ANSWERS: 28
  • The bit where everyone gets fish sandwiches.
  • I like where he realizes several thousand years after creation that the rules for salvation are completely wrong, so he sends down his son and lets him get murdered as a sacrificial lamb so that anybody who can be convinced that this is what happened will then be saved. Before, you had to do good stuff or something.
  • where god tells satan god's kids will murder him. i wonder what satan thought about that. you're part's great too. i like it.
  • "1Now when he saw the crowds, he went up on a mountainside and sat down. His disciples came to him, 2and he began to teach them saying: 3"Blessed are the poor in spirit, for theirs is the kingdom of heaven. 4Blessed are those who mourn, for they will be comforted. 5Blessed are the meek, for they will inherit the earth. 6Blessed are those who hunger and thirst for righteousness, for they will be filled. 7Blessed are the merciful, for they will be shown mercy. 8Blessed are the pure in heart, for they will see God. 9Blessed are the peacemakers, for they will be called sons of God. 10Blessed are those who are persecuted because of righteousness, for theirs is the kingdom of heaven. 11"Blessed are you when people insult you, persecute you and falsely say all kinds of evil against you because of me. 12Rejoice and be glad, because great is your reward in heaven, for in the same way they persecuted the prophets who were before you."
  • My favorite part is the part where God gives Job up as a plaything, hey you're God why not.
  • I like what led up to that when Noah was building an ark and preaching for 40 years and no one paid him any mind and laughed at him.
  • I find it boring and impossible to read.
  • I like when he leads a bunch of people in circles in the desert promising a new home. then he tells them they cant enter it that they all gotta die off and there kids can have it instead.
  • When God tells Abraham to murder his son, and then at the last minute tells him it was a joke. Sort of an ancient version of April Fool.
  • I like the part where god drowns folks in the flood, and says well they could of went in the art and got saved...Would it hold literly millions of people?
  • Sorry, this answer was posted accidentally.
  • My favorite part of the Bible is Matthew 5:38-48 where Jesus teaches us to love our enemies and how to treat people who hate us.
  • HE purged the heathens/unbelievers..many times....its not a favorite of mine, a very sad part, as I AM was mad and 'sad'....HE would of 'started over' many times with the 'hard hearted' had Moses not plead with HIM...for chance after chance///
  • You know, I never thought of it that way. But he did say he was sorry afterward for having that little temper tantrum.
  • I think I like your favorite one. I can see the manga in mind's eye. Awesome!
  • Where he messes with Job just to settle a bet. +5
  • My favorite part is when He sends His only Son to die so that all of us, yeah - including you, can be forgiven for our sins without paying that same price.

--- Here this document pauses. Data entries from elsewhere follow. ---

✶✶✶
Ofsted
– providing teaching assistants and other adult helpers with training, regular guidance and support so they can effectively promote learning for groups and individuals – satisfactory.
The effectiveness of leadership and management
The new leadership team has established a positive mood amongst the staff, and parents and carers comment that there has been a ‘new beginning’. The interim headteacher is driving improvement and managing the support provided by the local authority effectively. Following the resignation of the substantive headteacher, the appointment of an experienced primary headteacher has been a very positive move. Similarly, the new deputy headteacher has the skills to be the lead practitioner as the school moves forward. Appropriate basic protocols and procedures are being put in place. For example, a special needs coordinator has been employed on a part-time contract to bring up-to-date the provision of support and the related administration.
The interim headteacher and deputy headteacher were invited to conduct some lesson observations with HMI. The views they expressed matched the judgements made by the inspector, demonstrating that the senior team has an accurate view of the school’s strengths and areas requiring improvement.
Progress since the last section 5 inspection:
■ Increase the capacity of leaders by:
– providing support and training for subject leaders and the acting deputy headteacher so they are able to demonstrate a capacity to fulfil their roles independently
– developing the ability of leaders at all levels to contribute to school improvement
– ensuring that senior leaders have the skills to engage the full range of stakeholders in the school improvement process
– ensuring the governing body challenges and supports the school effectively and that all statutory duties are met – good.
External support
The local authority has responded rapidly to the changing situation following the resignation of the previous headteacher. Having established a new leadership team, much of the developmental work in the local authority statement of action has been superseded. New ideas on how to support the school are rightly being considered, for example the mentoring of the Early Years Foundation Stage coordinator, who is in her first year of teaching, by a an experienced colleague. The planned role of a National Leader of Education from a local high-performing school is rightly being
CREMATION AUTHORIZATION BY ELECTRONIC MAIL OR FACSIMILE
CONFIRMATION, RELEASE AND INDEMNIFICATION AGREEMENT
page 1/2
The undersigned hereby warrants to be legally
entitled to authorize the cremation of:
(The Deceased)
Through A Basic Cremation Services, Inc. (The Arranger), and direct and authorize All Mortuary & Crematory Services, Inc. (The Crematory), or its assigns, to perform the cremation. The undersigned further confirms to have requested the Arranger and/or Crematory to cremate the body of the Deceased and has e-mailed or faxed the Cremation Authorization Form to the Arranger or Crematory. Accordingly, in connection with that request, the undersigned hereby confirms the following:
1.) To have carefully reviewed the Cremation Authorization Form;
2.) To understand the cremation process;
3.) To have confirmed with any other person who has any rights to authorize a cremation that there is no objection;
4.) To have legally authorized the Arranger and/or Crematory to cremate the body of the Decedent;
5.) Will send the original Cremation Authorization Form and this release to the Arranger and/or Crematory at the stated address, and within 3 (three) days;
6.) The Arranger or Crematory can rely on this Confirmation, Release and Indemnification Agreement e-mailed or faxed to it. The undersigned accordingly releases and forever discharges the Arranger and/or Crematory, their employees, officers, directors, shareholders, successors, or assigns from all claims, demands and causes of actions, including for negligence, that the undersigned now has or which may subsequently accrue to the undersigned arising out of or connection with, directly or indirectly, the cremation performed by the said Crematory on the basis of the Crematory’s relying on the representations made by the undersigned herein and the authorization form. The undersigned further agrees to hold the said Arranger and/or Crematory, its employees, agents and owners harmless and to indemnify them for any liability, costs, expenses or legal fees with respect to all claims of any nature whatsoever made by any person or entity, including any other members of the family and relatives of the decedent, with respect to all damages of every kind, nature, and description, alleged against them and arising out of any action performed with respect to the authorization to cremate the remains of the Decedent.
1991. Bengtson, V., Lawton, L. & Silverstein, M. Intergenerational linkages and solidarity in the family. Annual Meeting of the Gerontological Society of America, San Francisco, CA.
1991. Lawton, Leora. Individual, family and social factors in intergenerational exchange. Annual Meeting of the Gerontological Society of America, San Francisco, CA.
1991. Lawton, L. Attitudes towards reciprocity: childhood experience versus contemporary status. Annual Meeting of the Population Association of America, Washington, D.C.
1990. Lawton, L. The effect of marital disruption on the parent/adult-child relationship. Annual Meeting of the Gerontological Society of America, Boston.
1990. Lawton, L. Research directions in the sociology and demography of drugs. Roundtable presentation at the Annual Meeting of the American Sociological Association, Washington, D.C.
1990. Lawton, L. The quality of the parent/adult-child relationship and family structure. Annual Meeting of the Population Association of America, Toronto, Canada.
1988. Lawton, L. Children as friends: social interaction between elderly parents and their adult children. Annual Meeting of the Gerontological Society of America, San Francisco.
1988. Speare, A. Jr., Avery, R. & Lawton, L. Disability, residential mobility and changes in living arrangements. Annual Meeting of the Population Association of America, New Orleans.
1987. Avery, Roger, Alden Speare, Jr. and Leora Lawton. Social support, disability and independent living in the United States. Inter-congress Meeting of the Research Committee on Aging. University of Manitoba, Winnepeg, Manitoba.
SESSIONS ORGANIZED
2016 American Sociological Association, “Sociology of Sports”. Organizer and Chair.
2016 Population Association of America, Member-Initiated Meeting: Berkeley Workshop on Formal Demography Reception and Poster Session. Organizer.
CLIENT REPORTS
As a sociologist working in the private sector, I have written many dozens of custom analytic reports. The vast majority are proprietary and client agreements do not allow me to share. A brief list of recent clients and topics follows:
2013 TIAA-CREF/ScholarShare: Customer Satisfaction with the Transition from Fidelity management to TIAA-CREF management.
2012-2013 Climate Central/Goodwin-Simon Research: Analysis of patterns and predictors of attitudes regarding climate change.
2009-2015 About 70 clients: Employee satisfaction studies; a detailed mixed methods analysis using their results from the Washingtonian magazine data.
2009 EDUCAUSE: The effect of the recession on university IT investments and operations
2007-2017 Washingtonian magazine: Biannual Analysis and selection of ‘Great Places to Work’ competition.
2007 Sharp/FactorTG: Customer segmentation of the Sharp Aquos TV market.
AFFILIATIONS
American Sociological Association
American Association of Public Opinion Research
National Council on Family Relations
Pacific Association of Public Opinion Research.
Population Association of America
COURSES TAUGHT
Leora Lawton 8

  • The part where they beat the ever living shit out of his kid and kill him, But the kid gets back up and says HAHA!
  • Oh no. How about the guy that offers his daughters to rape instead of raping Angels. Was that Lot? What a guy!
  • When He, through His Son Jesus Christ dies on the cross and pays the penalty for my sin.
  • Wow, what a grumpy old git!
  • the part where he completely disappears as soon as the last page is written.
  • oh oh i know, the one where he put the old man and his wife in the wooden box and told them to take animals with them... i wonder how bad the place was smelling after those 30 or 40 days.. and i wonder how did the old people multiply? i mean, they were old..
  • Hey, when he smites the world with boils and sends freakishly scary things our way. I love those parts! Benny Hinn rocks!
  • mine's when god curses man and his descendants for all eternity because the prototypes he made ate some fruit that makes them able to understand Right from Wrong. now god's pissed because he told them not to eat from that fruit BEFORE they had the ability to understand Right from Wrong... . it's like slapping a 2-month old for pooping his pants. . scratch that, it's like cursing a 2-month old for all eternity for pooping his pants.
  • Who is this that darkeneth counsel by words without knowledge?
  • Okay I have another: The part where he sends a bear down from the mountain to kill a bunch of kids for mocking a bald guy.
  • I like the bit where God and Satan cooperate, and if they find someone who doesn't believe in God, they both metaphorically 'blind' and 'deafen' him so that it becomes almost impossible for him to change his view.